In Nigeria, Africa’s largest city, Lagos — home to 21 million people — fell quiet Tuesday as a stay-at-home order went into effect. Many residents said they’re more worried about starving than they are of contracting COVID-19.
Omolara Adejokun: “So, it’s not easy at all. Even to buy one week’s food is not easy, talk less of two weeks. And we have three kids, and we still have our grandma that is living with us. So, it’s not easy at all, because the money to use to buy it even, we don’t have it now.”
In Uganda, police arrested at least three Catholic priests after they celebrated Mass on Sunday in violation of a ban on religious gatherings during the pandemic. On the outskirts of the capital Kampala, police raided a shelter for homeless LGBTQ youths, arresting 20 people for allegedly violating quarantine. Those arrested were reportedly beaten and forced to take a “walk of shame” through the village. Uganda LGBTQ campaigners say they were targeted because of their sexual orientation.
In media news, Vanity Fair reports that executives at Fox News are worried they could face lawsuits from viewers over the far-right cable network’s misleading coverage of the coronavirus pandemic. For weeks, as the virus spread, Fox News hosts portrayed the pandemic as a hoax designed to damage President Trump’s reelection prospects.
Meanwhile, CNN’s primetime host Chris Cuomo has tested positive for COVID-19. On Tuesday, Cuomo broadcast from his home basement, where he says he’ll remain in isolation until he recovers. Chris Cuomo is the younger brother of New York Governor Andrew Cuomo.
Texas will be allowed to enforce its abortion ban during the coronavirus outbreak after an appeals court judge overturned the ruling of a federal judge who had put a temporary hold on the abortion ban just hours before. Texas’s abortion ban was put in place last week as part of the state’s plan to stem the spread of the coronavirus, claiming abortions are “non-essential” procedures.

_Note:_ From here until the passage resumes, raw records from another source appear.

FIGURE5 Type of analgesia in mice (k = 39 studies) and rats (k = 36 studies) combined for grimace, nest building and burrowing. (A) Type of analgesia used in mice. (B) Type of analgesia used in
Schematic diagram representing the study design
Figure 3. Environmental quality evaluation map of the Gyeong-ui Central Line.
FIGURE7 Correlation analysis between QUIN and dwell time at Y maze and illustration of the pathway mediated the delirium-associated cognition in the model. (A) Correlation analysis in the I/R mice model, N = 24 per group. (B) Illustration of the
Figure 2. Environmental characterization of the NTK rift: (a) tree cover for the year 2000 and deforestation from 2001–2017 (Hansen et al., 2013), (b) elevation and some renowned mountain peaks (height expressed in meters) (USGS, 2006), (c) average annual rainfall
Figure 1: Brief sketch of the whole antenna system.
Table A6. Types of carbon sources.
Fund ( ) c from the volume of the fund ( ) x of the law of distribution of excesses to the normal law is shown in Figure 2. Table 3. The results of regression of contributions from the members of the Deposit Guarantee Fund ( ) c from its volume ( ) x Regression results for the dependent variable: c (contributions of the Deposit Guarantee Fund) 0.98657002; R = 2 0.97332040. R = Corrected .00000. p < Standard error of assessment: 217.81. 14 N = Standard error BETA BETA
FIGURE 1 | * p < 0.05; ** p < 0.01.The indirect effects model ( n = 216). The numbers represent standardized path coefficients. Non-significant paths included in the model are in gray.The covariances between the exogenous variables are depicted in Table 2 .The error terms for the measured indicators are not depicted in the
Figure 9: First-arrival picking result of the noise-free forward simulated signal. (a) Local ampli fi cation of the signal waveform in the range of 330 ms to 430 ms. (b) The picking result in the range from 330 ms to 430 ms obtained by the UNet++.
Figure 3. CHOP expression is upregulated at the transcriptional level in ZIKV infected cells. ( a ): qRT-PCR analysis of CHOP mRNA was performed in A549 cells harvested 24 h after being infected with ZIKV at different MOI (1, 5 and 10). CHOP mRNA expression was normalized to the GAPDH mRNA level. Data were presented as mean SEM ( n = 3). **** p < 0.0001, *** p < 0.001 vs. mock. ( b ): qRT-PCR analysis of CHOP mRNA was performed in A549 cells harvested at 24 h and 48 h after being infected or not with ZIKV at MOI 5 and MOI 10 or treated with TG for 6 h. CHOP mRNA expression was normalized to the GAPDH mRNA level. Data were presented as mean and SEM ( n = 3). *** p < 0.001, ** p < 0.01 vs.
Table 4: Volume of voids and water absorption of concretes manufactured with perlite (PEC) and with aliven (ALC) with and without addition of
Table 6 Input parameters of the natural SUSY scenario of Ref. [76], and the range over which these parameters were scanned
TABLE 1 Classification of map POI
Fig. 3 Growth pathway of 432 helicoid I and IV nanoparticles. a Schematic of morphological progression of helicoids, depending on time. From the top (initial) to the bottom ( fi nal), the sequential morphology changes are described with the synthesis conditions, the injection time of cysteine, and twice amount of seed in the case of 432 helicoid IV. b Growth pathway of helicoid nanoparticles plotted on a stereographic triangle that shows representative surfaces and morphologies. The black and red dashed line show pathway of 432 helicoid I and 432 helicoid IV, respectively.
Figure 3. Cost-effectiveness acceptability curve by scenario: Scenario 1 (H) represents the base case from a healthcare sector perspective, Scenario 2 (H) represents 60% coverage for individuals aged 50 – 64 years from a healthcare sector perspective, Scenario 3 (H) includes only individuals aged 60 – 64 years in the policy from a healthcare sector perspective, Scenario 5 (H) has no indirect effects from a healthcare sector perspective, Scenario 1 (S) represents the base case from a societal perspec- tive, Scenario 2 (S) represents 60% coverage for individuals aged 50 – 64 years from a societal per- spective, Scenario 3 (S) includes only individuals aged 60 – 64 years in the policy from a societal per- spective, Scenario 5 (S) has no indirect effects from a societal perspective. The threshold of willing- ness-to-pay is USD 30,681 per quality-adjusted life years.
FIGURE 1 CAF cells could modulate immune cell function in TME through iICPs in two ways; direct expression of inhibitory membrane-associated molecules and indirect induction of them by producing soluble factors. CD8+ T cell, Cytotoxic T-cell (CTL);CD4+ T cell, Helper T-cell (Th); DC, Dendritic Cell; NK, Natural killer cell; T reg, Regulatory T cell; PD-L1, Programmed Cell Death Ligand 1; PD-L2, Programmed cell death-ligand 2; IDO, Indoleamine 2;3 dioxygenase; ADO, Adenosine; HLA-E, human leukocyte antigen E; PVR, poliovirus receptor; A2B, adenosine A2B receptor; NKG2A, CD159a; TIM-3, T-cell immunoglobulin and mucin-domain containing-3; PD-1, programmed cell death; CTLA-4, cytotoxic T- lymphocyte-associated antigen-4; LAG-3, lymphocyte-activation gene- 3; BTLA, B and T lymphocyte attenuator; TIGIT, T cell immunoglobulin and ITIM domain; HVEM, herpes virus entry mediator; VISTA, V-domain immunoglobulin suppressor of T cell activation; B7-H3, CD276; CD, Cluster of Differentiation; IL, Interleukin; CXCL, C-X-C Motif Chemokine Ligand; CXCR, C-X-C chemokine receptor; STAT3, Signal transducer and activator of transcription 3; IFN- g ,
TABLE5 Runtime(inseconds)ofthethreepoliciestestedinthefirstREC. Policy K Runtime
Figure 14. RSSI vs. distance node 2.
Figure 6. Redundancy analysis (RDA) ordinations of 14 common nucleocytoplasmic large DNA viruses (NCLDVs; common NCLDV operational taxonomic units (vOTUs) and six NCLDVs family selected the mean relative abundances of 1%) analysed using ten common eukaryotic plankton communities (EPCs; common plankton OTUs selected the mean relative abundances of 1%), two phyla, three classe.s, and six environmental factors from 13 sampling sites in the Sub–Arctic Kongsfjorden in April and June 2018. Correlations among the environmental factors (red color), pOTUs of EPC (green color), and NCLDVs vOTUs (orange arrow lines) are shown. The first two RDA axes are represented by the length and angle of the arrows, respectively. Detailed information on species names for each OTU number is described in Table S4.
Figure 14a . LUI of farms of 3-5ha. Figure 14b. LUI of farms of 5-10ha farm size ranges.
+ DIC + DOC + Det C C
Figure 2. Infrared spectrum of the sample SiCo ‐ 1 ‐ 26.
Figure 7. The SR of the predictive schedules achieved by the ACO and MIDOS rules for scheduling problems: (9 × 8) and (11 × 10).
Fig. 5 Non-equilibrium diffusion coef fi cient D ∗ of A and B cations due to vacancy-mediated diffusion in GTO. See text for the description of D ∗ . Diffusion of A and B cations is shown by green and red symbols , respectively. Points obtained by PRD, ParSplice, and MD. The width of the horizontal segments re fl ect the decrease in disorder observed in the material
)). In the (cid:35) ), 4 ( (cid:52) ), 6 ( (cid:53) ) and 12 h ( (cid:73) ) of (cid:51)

In environmental news, the Trump administration has finalized its rollback of Obama-era fuel efficiency standards for new U.S. vehicles, in a massive blow against efforts to mitigate the worst effects of the climate crisis. The rollbacks will allow U.S. vehicles to emit some 1 billion more tons of carbon dioxide than previously allowed — equivalent to at least a fifth of annual U.S. emissions.
Secretary of State Mike Pompeo on Tuesday proposed a gradual lifting of U.S. economic sanctions on Venezuela if opposition leaders and some members of President Nicolás Maduro’s political party form an interim government.
Secretary of State Mike Pompeo: “Broadly speaking, it would put the elected members of the National Assembly, representing both sides — would create an acceptable council of state to serve as the transitional government until presidential and National Assembly elections could be held, we hope within six to 12 months.”
The proposal would require both President Maduro and Venezuelan opposition leader Juan Guaidó to step aside. A similar strategy was used in 1989 ahead of the U.S. invasion of Panama. Venezuela’s foreign ministry called the proposal “an effort to win geopolitical advantage in the midst of a frightening global pandemic.” The move comes less than a week after the Trump administration indicted Maduro on charges of narcoterrorism and international cocaine trafficking.